Venezuelan baseball player (born 1984)

Víctor José Gárate (born September 25, 1984) is a Venezuelan former professional baseball pitcher. He played in Major League Baseball (MLB) for the Washington Nationals, in Nippon Professional Baseball (NPB) for the Hokkaido Nippon-Ham Fighters, and in Chinese Professional Baseball League (CPBL) for the EDA Rhinos.

==Career==
===Houston Astros===
Gárate was signed by the Houston Astros as an amateur free agent in 2005, and made his professional debut with the Greeneville Astros in the Appalachian League. He was 4–1 with a 5.57 ERA during the 19 games he pitched in relief that season. The next two seasons he spent with the Tri-City ValleyCats and the Lexington Legends.

===Los Angeles Dodgers===
Gárate was selected by the Los Angeles Dodgers in the minor league phase of the Rule 5 draft in 2007, and played with the Great Lakes Loons and the Inland Empire 66ers of San Bernardino. He was added to the Dodgers' 40-man roster prior to the 2009 season and spent the season with the Double-A Chattanooga Lookouts.

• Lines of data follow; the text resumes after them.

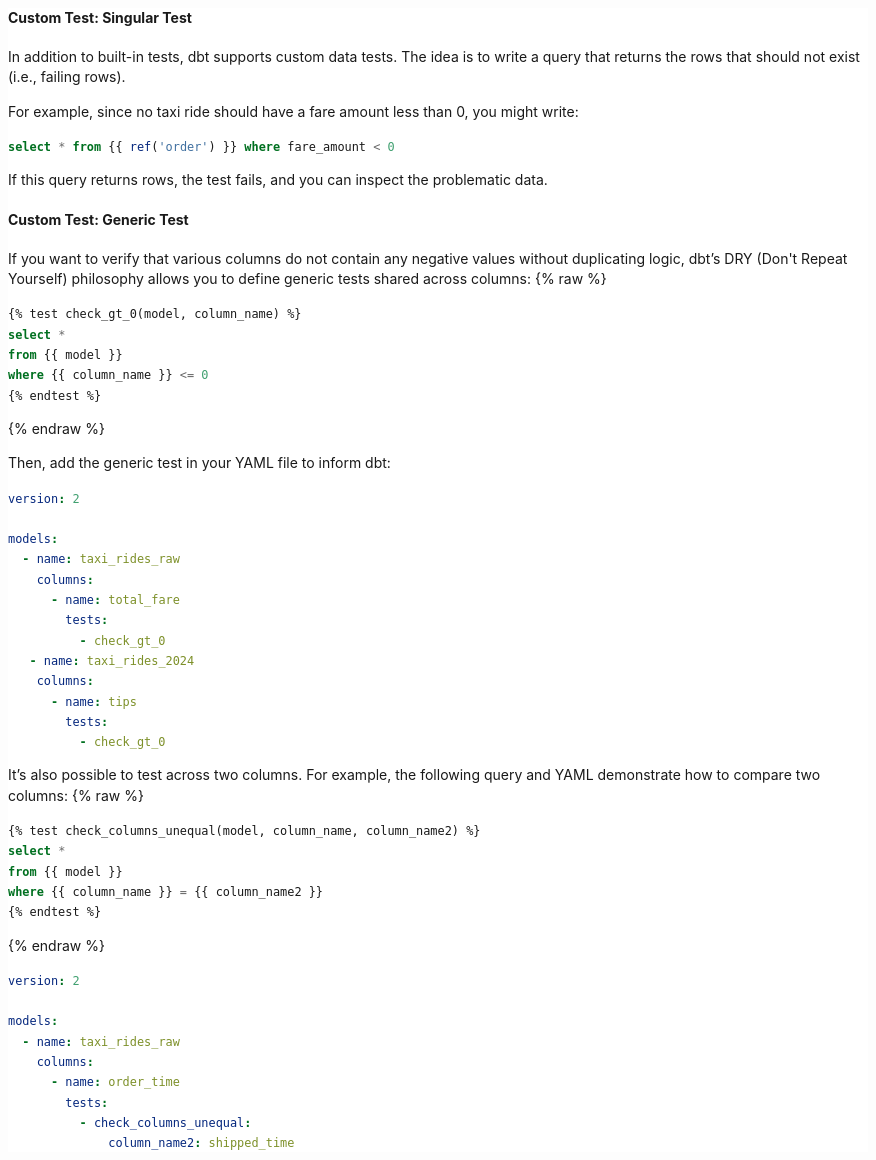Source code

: #### Custom Test: Singular Test
In addition to built-in tests, dbt supports custom data tests. The idea is to write a query that returns the rows that should not exist (i.e., failing rows).

For example, since no taxi ride should have a fare amount less than 0, you might write:
```sql
select * from {{ ref('order') }} where fare_amount < 0
```
If this query returns rows, the test fails, and you can inspect the problematic data.

#### Custom Test: Generic Test
If you want to verify that various columns do not contain any negative values without duplicating logic, dbt’s DRY (Don't Repeat Yourself) philosophy allows you to define generic tests shared across columns:
{% raw %}
```sql
{% test check_gt_0(model, column_name) %}
select *
from {{ model }}
where {{ column_name }} <= 0
{% endtest %}
```
{% endraw %}

Then, add the generic test in your YAML file to inform dbt:
```yaml
version: 2

models:
  - name: taxi_rides_raw
    columns:
      - name: total_fare
        tests:
          - check_gt_0
   - name: taxi_rides_2024
    columns:
      - name: tips
        tests:
          - check_gt_0   
```
It’s also possible to test across two columns. For example, the following query and YAML demonstrate how to compare two columns:
{% raw %}
```sql
{% test check_columns_unequal(model, column_name, column_name2) %}
select *
from {{ model }}
where {{ column_name }} = {{ column_name2 }}
{% endtest %}
```
{% endraw %}


```yaml
version: 2

models:
  - name: taxi_rides_raw
    columns:
      - name: order_time
        tests:
          - check_columns_unequal:
              column_name2: shipped_time
```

===Washington Nationals===
On September 2, 2009, the Dodgers sent Gárate to the Washington Nationals to complete the trade for infielder Ronnie Belliard. Two days later, the Nationals placed him on their active roster and he made his debut on September 5. In four games for Washington during his rookie campaign, Gárate allowed five runs in two innings.

===Florida Marlins===
On November 24, 2010, the Florida Marlins signed Gárate to a minor league contract. He made 43 appearances for the Triple-A New Orleans Zephyrs during the 2011 season, posting a 3-3 record and 2.72 ERA with 59 strikeouts and two saves across 56 1/3 innings pitched.

===Milwaukee Brewers / York Revolution===
On July 12, 2012, Gárate was released by the Milwaukee Brewers organization. Gárate was signed by the York Revolution of the Atlantic League of Professional Baseball on July 19, but was released a week later on July 26, 2012.

===Hokkaido Nippon-Ham Fighters===
On November 19, 2014, Gárate was signed by the Hokkaido Nippon-Ham Fighters of Nippon Professional Baseball.

===Saraperos de Saltillo===
Garate signed with the Saraperos de Saltillo of the Mexican League for the 2016 season. He was released on June 8, 2016.

===San Marino Baseball Club===
In 2018, Gárate played with San Marino in the Italian Baseball League.